Data normalization is a technique to design and manage the database system. We can also apply the principles to transform or clean our dataset. Many ETL (Extract, Transform, Load) tools provide users the ability to normalize data. If data is stored in JSON or NoSQL databases, it’s not easy to analyze it. Since data is not stored in a structured and tabular format, you cannot differentiate dimensions and metrics. Acho’s actions are used for transforming data into a ready-to-use format. Within Acho, there are actions within the “Data Cleansing” function, one of which is called “Flatten”. Flatten is mainly used for dealing with JSON or arrays. JSON generally puts another table into a column, whereas an array puts a list of values within a column. The process to flatten JSON and array is one way to normalize the database.
Extracting values from JSON:
Step 1: Go to the table that includes JSON objects and navigate to Data Cleaning > Flatten.
Step 2: Choose a column and select Flatten JSON. (All JSON columns are presented in a String data type)
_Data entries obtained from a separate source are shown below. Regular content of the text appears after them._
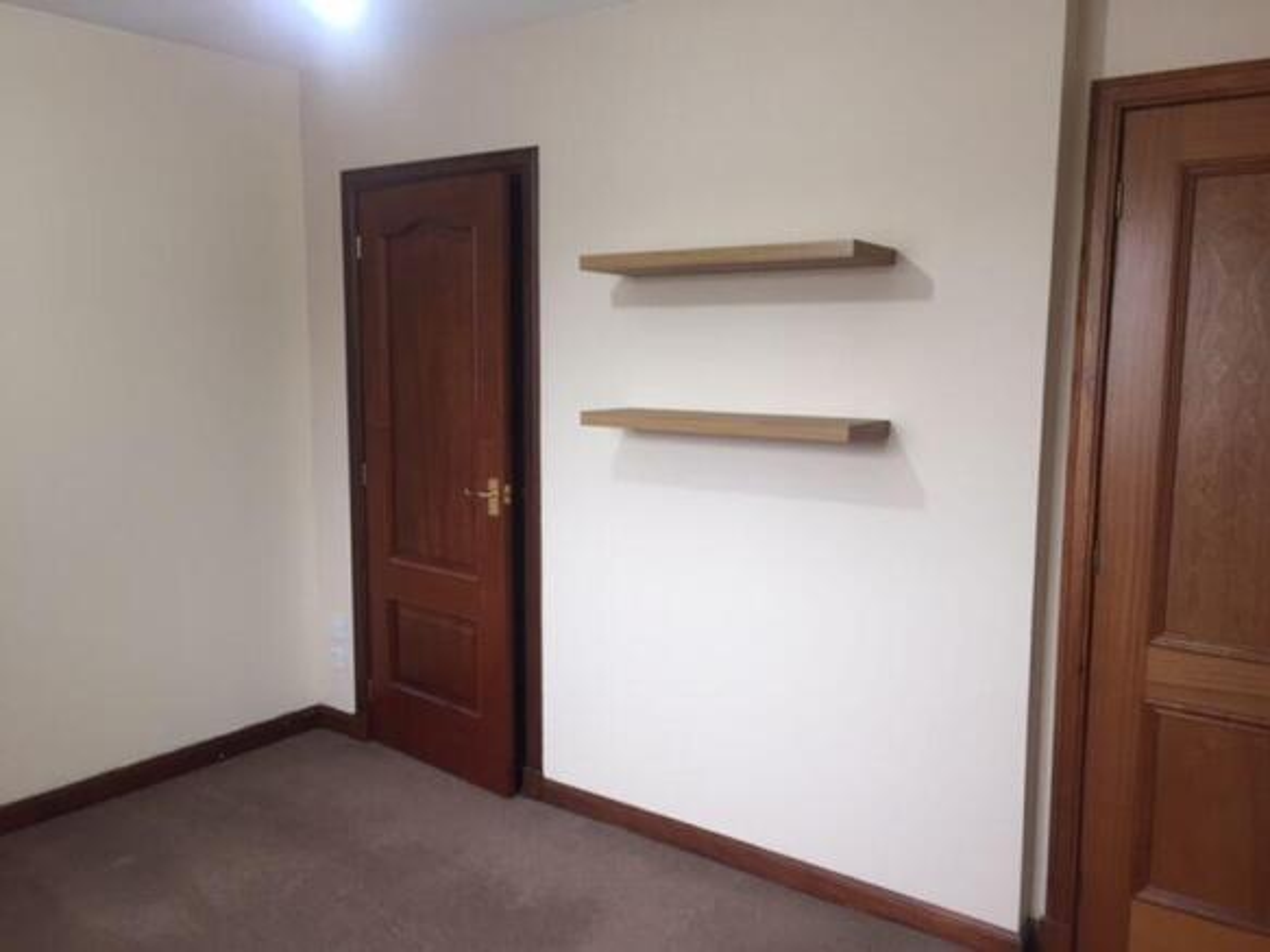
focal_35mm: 29
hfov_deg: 61.7
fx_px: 1064
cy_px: 476
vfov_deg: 48.2
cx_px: 635
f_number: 2.2
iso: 80
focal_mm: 4.15
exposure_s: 1/33
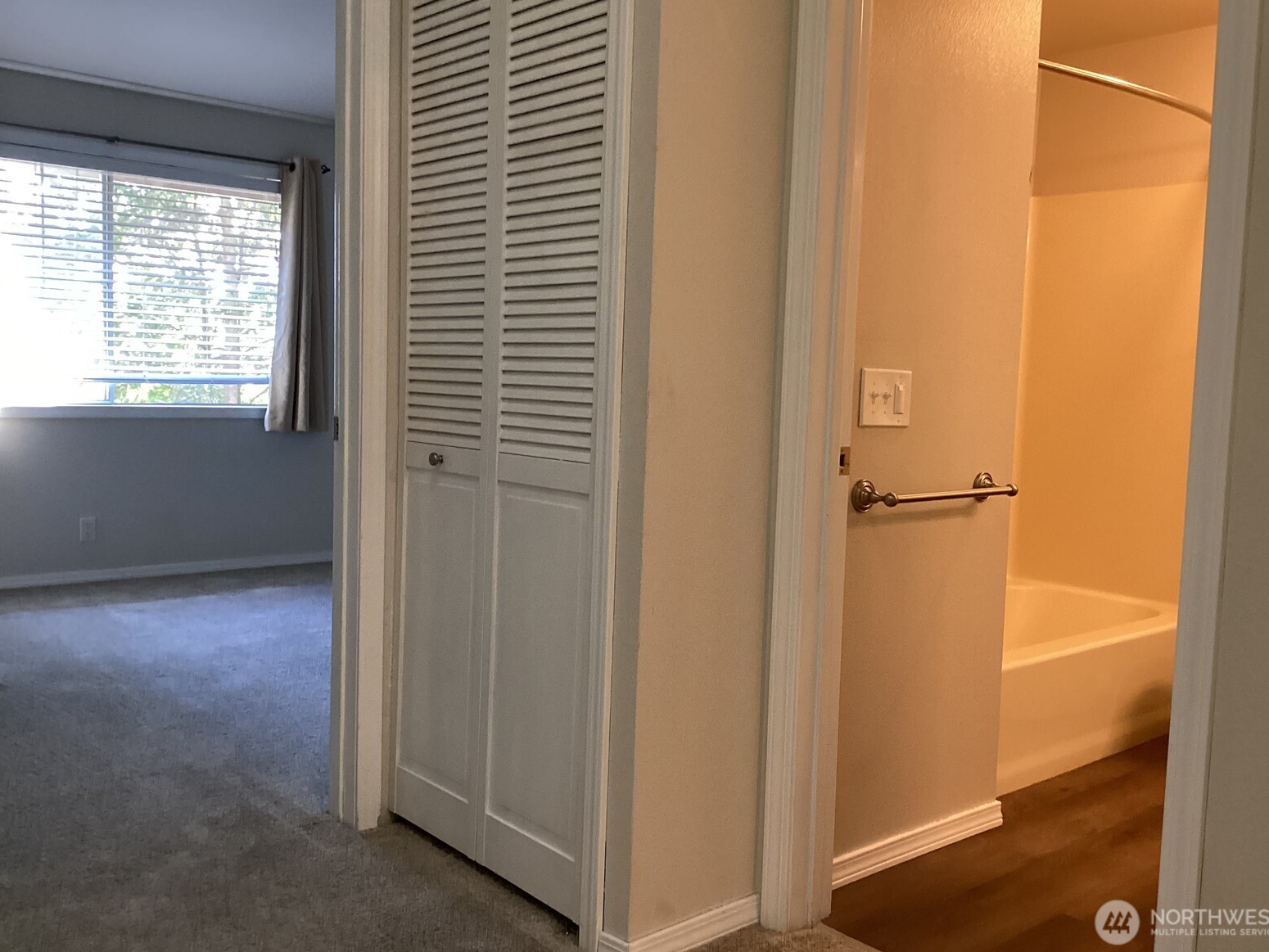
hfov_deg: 56.8
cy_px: 464
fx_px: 1173
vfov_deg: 44.2
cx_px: 653
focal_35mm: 32
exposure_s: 1/60
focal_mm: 3.3
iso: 250
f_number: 2.4
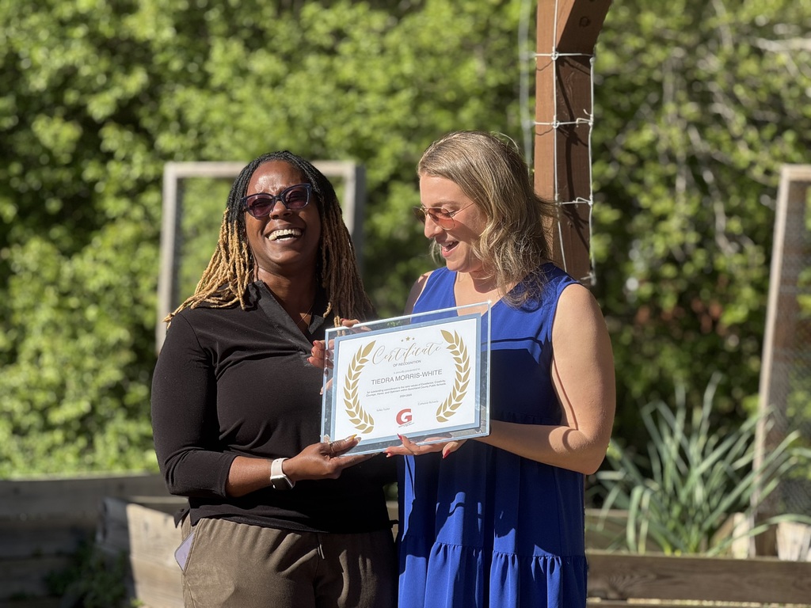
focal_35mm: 120
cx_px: 406
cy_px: 304
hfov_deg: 16.4
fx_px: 2811
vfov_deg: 12.3
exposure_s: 1/533
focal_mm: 15.66
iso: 50
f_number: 2.8
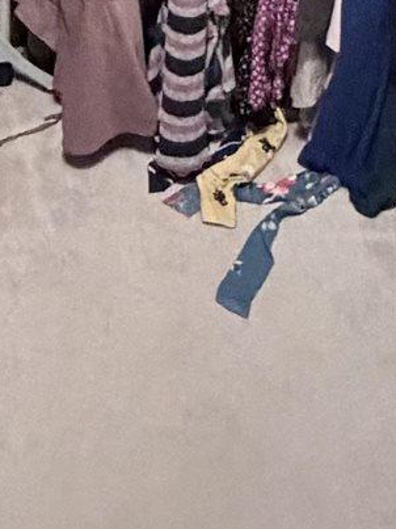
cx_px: 127
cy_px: -513
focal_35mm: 80
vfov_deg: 17.7
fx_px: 1221
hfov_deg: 18.4
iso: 1000
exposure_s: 1/40
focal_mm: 2.22
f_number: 2.2
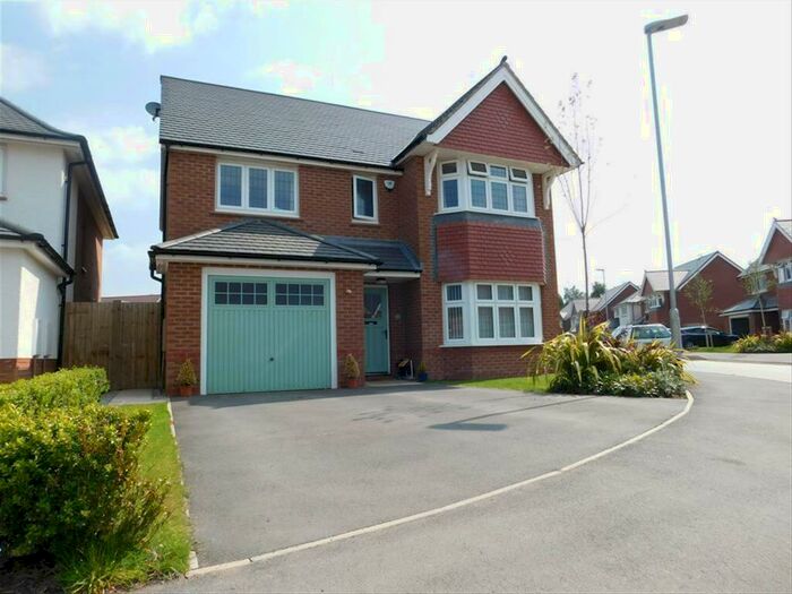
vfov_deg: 58.9
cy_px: 297
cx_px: 396
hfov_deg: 73.9
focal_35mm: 23
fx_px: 526
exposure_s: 1/1500
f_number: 3
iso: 125
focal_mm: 4
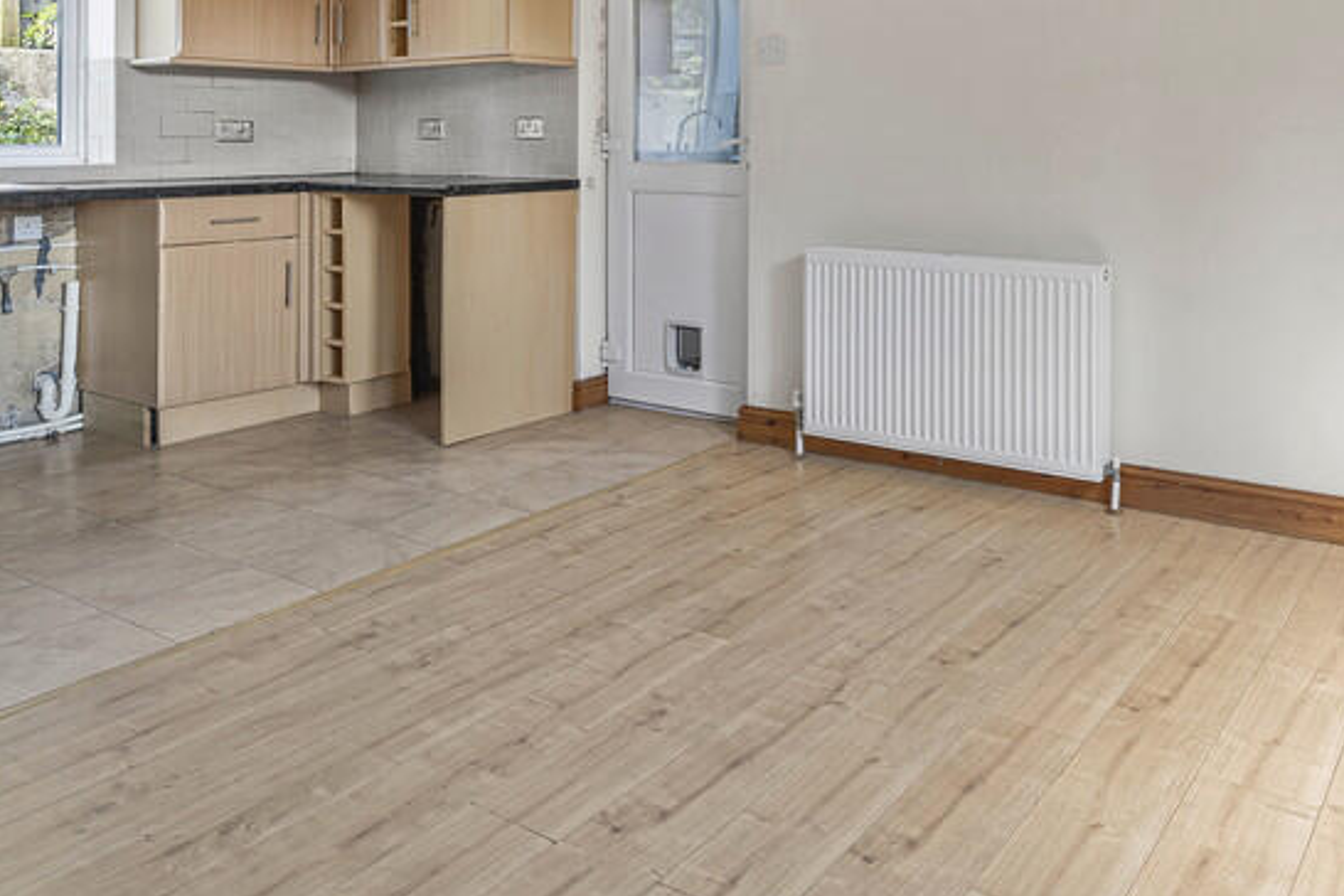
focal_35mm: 31
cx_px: 864
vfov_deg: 40.0
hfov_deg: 59.4
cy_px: 129
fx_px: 1155
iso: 100
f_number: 8
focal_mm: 16.5
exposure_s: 1.6
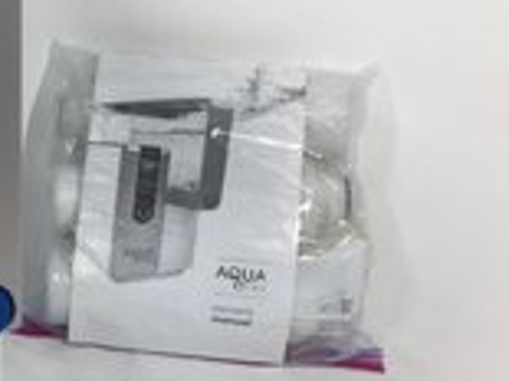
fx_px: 940
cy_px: 192
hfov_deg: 28.4
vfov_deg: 22.9
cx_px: -5
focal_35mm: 64
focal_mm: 4.15
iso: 40
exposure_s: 1/120
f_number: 2.2
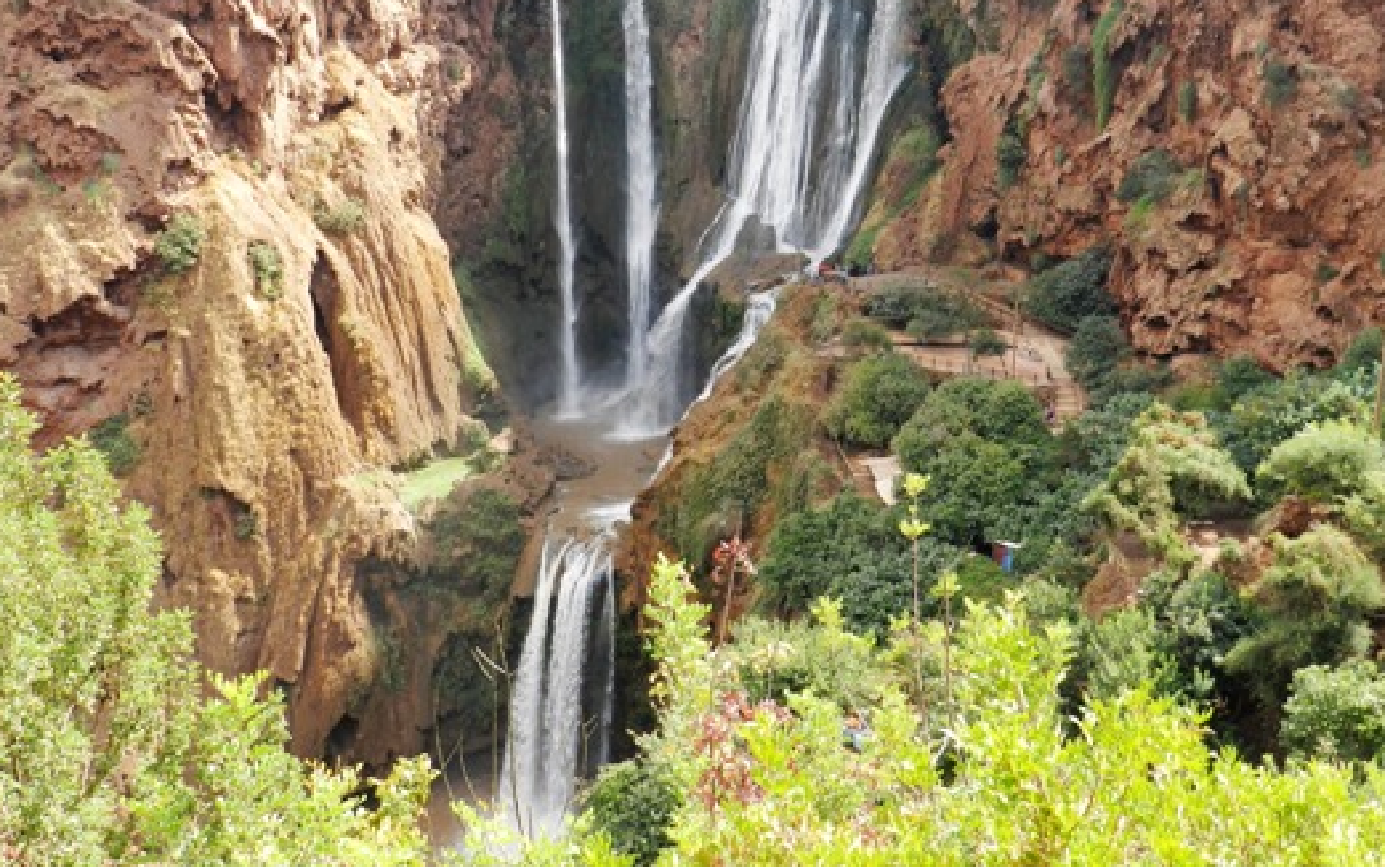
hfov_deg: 48.2
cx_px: 696
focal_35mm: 41
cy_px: 346
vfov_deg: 31.2
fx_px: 1548
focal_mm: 6.7
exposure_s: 1/320
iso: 160
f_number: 4
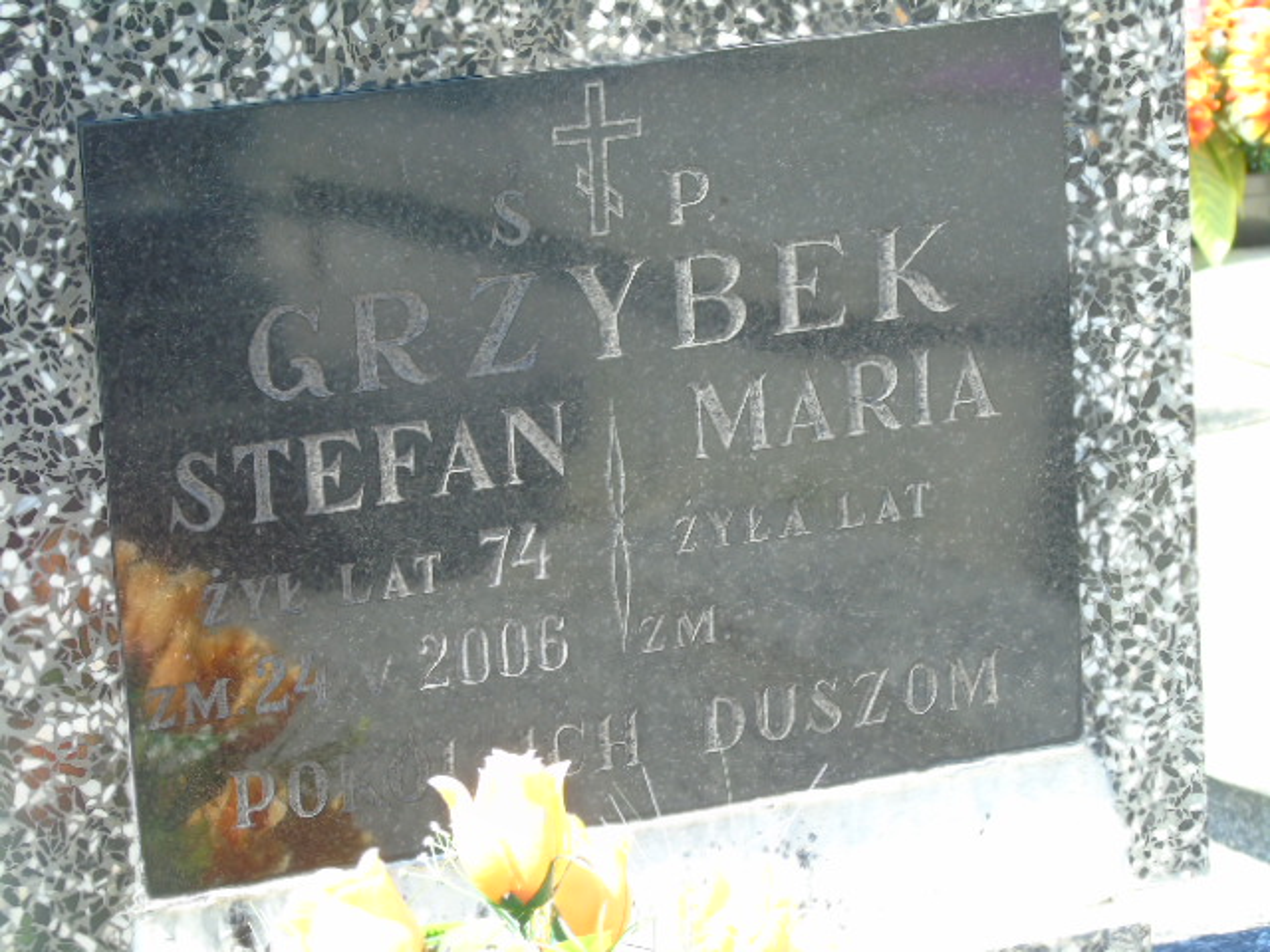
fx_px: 5943
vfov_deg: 9.2
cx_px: 635
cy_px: 476
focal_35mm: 162
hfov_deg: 12.2
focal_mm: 29
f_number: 4.9
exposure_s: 1/125
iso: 160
Step 3: Type the keys that you want to extract values from. Here you can type several keys, and you can enter space to separate each key. (Remember to click Enter when you finish a keyword.)
Step 4: The system will extract a specific key's value from each row and put these values in another column. The new column will have a prefix of the original JSON column. (You can use Rename action to change the column name)
Flattening values from an array:
Step 1: Go to the table that includes JSON objects and navigate to Data Cleaning > Flatten.
Step 2: Choose a column and select Flatten Array. Note that you can only choose columns in an Array data type.
Step 3: The system will separate each element into different rows and put these values in another column.
Step 4: Each element in an array will be separated into different rows as shown below. The new column will have a prefix of the original Array column. (You can use Rename action to change the column name)
Being able to analyze big data is crucial to an organization’s success. Imagine having a disorganized dataset, there is a potential of missing key information and data trends that could have helped with an organization’s growth. With the knowledge of database normalization, it makes organizing and cleaning data easier and more efficient.